OBAMA’NIN ELÇİLERİ KOVULDU
Amerikan New York Times gazetesinde yer alan ve ABD’li diplomatlara dayandırılan habere göre, Donald Trump’ın geçiş ekibinin 23 Aralık 2016’da Dışişleri Bakanlığı yetkililerine gönderdiği yazıda, Barack Obama döneminde atanan “istisnasız tüm büyükelçilerin 20 Ocak’ta görevlerinin son bulacağı” bilgisi yer aldı. Haberde, söz konusu talimatın sadece Obama döneminde atanan büyükelçileri kapsadığı, bakanlık bünyesindeki kariyer diplomatlarını içine almadığı kaydedildi.
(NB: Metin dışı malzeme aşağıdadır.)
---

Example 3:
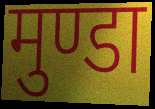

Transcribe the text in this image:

मुण्डा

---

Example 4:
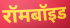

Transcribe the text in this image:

रॉमबॉइड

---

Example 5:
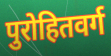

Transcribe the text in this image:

पुरोहितवर्ग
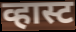
व्हास्ट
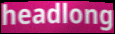
headlong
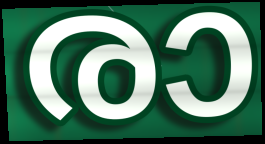
രാ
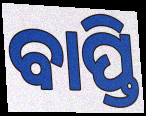
ବାପ୍ତି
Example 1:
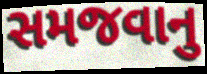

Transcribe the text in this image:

સમજવાનુ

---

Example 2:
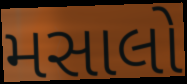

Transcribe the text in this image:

મસાલો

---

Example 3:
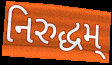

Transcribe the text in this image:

નિરુદ્ધમ્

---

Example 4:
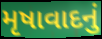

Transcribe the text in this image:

મૃષાવાદનું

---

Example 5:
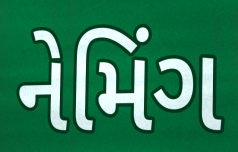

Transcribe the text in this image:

નેમિંગ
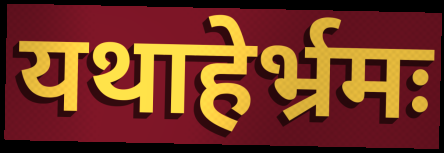
यथाहेर्भ्रमः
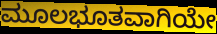
ಮೂಲಭೂತವಾಗಿಯೇ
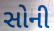
સોની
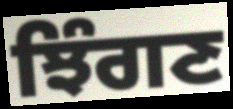
ਝਿੰਗਣ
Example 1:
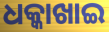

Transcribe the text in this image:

ଧକ୍କାଖାଇ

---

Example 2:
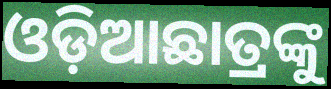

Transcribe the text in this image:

ଓଡ଼ିଆଛାତ୍ରଙ୍କୁ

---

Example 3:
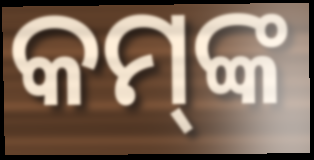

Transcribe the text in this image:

କମ୍‌ଙ୍କ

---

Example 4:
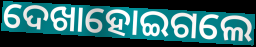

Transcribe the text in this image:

ଦେଖାହୋଇଗଲେ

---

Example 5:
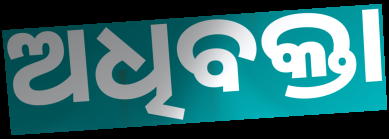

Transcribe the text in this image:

ଅଧିବକ୍ତା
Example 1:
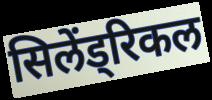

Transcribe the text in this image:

सिलेंड्रिकल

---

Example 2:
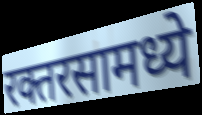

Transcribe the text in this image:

रक्तरसामध्ये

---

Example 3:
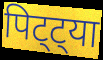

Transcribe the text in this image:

पिट्ट्या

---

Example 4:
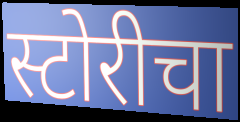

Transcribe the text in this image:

स्टोरीचा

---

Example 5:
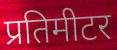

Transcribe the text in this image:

प्रतिमीटर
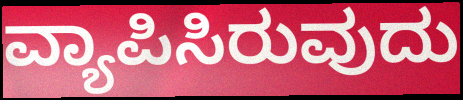
ವ್ಯಾಪಿಸಿರುವುದು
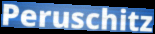
Peruschitz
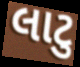
લાટુ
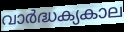
വാർദ്ധക്യകാല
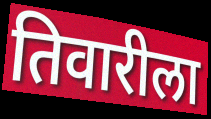
तिवारीला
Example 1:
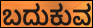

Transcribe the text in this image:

ಬದುಕುವ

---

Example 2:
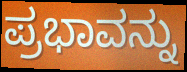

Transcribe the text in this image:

ಪ್ರಭಾವನ್ನು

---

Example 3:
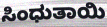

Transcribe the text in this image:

ಸಿಂಧುತಾಯಿ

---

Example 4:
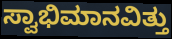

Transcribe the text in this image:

ಸ್ವಾಭಿಮಾನವಿತ್ತು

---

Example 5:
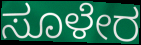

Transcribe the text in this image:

ಸೂಳೇರ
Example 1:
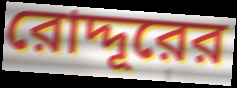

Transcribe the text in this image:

রোদ্দূরের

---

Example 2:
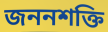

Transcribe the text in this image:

জননশক্তি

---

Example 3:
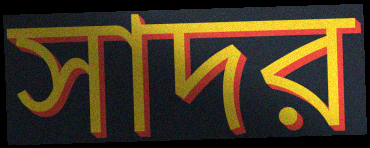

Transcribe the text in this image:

সাদর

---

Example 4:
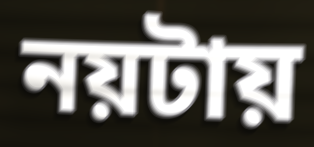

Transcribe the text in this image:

নয়টায়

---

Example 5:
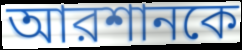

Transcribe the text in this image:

আরশানকে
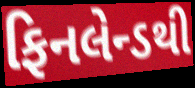
ફિનલેન્ડથી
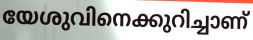
യേശുവിനെക്കുറിച്ചാണ്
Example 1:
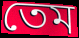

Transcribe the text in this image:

তেম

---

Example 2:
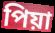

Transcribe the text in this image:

পিয়া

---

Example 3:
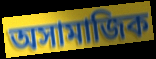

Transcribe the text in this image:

অসামাজিক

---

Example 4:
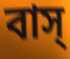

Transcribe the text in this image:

বাস্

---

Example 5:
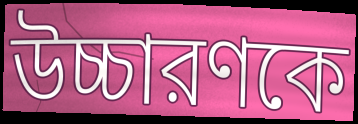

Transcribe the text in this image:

উচ্চারণকে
Bu tür bir talimatın daha önce benzerinin olmadığı, önceki başkanlık değişim süreçlerinde büyükelçilerin görev dönüşümlerinin zamana yayılarak yapıldığı vurgulandı. Büyükelçilerin görevlerine bir anda son verilmesinin önemli ülkelerde elçi krizine yol açabileceğinin altı çizildi.
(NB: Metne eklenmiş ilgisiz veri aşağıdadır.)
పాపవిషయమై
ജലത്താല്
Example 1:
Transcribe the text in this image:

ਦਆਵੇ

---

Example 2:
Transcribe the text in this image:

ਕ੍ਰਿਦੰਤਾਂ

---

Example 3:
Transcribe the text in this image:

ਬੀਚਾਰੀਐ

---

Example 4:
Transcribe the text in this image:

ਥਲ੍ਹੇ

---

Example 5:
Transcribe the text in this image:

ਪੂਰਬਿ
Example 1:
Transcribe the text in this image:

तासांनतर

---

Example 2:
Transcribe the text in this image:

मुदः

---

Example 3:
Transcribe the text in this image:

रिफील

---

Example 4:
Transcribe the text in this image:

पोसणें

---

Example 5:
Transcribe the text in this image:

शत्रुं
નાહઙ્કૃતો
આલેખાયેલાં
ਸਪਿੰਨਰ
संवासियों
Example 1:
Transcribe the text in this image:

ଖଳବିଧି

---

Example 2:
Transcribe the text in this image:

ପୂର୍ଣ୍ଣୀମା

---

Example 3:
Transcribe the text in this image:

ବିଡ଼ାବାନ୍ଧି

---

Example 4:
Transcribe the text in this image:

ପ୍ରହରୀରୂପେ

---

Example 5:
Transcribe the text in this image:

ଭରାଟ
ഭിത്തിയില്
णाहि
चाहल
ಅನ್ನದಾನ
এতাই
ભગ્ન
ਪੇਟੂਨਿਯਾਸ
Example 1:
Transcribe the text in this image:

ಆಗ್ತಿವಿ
SİBER SALDIRIDA FAİLLER BELLİ
Rusya’nın, ABD’de yapılan başkanlık seçimlerine siber saldırılar yoluyla müdahale ettiği iddialarına ilişkin tartışmalar sürüyor. Perşembe günü ABD Kongresi’nde konuya ilişkin yapılan oturumda, Ulusal İstihbarat Direktörü James Clapper ve Ulusal Güvenlik Ajansı şefi Mike Rogers, Rusya’nın müdahalesinden emin olduklarını söyledi. Müstakbel Başkan Donald Trump ise iddiaları ciddiye almamakta ısrarcı. Obama’ya sunulan Rus müdahalesine ilişkin ayrıntılı bir istihbarat raporunun önümüzdeki günlerde kamuoyuna açıklanması beklenirken, bu rapordan bazı bilgiler ABD basınına sızdı. NBC ve CNN televizyonları ile Washington Post gazetesinde yer alan haberlerde, Demokrat Parti’nin çalınan e-postalarını Wikileaks sitesine verenlerin isimlerinin belli olduğu öne sürüldü. Rus yetkililerin, Trump’ın zaferini kutladığı bilgisi de raporda yer aldı.
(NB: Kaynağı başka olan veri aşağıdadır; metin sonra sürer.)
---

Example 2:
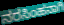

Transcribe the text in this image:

ನರಸಿಂಹನಾಗಿ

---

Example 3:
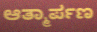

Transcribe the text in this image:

ಆತ್ಮಾರ್ಪಣ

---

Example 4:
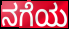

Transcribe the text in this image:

ನಗೆಯ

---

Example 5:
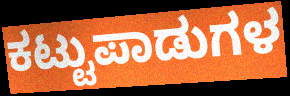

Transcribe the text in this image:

ಕಟ್ಟುಪಾಡುಗಳ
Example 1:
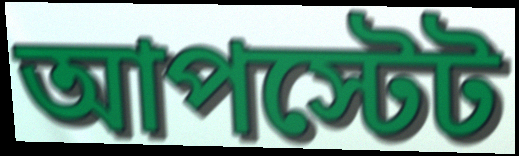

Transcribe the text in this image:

আপস্টেট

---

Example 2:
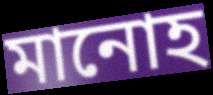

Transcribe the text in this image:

মানোহ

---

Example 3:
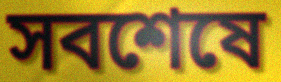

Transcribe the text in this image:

সবশেষে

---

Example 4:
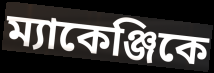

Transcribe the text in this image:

ম্যাকেঞ্জিকে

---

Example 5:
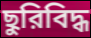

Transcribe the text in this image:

ছুরিবিদ্ধ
TRUMP DUVARINA ‘KÖLE’ DESTEĞİ
ABD’de 20 Ocak’ta başkanlık görevine resmen başlayacak olan Donald Trump’ın, seçim sürecinde en çok tartışma yaratan vaatlerinden biri, Meksikalı göçmenlerin gelişini önlemek için sınıra duvar örme konusundaydı. Bu vaat, muhafazakar Amerikalılardan geniş destek bulurken, Maasachusetts eyaletinden bir şerif, bu desteği bir adım öteye taşıdı. Bristol County şerifi Thomas Hodgson, kasabanın hapishanesindeki mahkumları duvarın inşasında ‘gönüllü’ olarak çalıştırmak istediğini söyledi. Üst üste dördüncü kez altı yıllık şeriflik görevin başlayan Hodgson, çalışmalarını Ulusal Mahkum Topluluğu Çalışmaları adlı inisiyatif kapsamında yapacaklarını söyledi.
KIRMIZI ÇİZGİSİNİ SİLMİŞTİ
2011 yılının mart ayında patlak veren iç savaşın ikinci yılında Obama yönetiminin Suriye meselesine bakışını özetleyen çok önemli bir süreç yaşandı. ABD, 2012 yılının ağustos ayında ‘kimyasal silah kırmızı çizgimizdir’ açıklaması yaptı. Ancak 2013-2014 yıllarında ülkede birçok kez kimyasal silah kullanıldığı kanıtlanmasına rağmen Obama yönetimi sözünü yerine getirmedi. Bu dönemde ABD, Rusya ile Esad rejiminin kimyasal silahlarının sınır dışına çıkarılması ve imha edilmesine yönelik bir anlaşmaya vardı. IŞİD’in ortaya çıkıp genişlemesinden sonra ise Amerikan hükümeti,
Suriye politikasında IŞİD’le mücadeleyi listenin en başına koydu. Rejimin geleceğine ilişkin çabalarsa diplomatik girişimler üzerinden yürütüldü. ABD Dışişleri Bakanı Kerry ile Rus mevkidaşı
Lavrov, geçen yıl içinde bir dizi görüşme gerçekleşti. Ancak bu görüşmelerden somut sonuç çıkmadı.